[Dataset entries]
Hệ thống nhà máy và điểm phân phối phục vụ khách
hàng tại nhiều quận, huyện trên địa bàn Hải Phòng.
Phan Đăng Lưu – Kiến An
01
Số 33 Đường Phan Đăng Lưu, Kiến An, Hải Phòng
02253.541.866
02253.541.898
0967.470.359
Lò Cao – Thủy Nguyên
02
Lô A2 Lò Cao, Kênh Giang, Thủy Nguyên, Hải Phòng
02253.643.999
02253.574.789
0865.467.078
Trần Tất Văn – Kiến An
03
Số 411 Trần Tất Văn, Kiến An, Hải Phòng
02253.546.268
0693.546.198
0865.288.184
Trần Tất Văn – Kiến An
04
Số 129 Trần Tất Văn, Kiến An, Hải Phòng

---

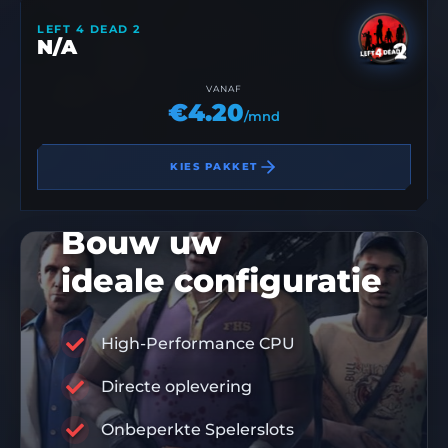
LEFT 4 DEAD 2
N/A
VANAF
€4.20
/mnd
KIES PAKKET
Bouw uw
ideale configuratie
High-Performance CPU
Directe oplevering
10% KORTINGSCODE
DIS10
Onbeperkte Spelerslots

---

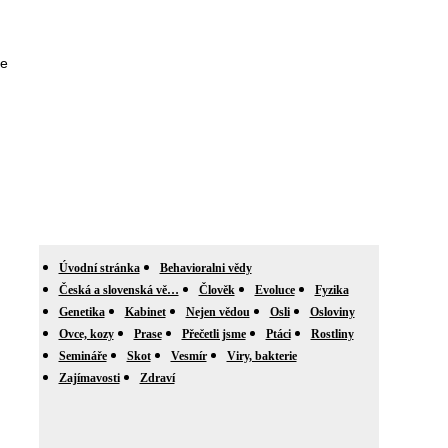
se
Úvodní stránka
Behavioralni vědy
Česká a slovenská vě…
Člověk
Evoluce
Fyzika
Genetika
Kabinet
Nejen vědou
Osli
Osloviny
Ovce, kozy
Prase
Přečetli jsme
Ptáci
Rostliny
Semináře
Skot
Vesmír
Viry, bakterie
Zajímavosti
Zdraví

### WHAT THE EXERCISE ASKS
Write out, without any changes, the lines from the one containing "Hệ thống nhà" through the one containing "Số 129 Trần Tất Văn, Kiến An, Hải Phòng", including both of those lines.

### YOUR SOLUTION
Hệ thống nhà máy và điểm phân phối phục vụ khách
hàng tại nhiều quận, huyện trên địa bàn Hải Phòng.
Phan Đăng Lưu – Kiến An
01
Số 33 Đường Phan Đăng Lưu, Kiến An, Hải Phòng
02253.541.866
02253.541.898
0967.470.359
Lò Cao – Thủy Nguyên
02
Lô A2 Lò Cao, Kênh Giang, Thủy Nguyên, Hải Phòng
02253.643.999
02253.574.789
0865.467.078
Trần Tất Văn – Kiến An
03
Số 411 Trần Tất Văn, Kiến An, Hải Phòng
02253.546.268
0693.546.198
0865.288.184
Trần Tất Văn – Kiến An
04
Số 129 Trần Tất Văn, Kiến An, Hải Phòng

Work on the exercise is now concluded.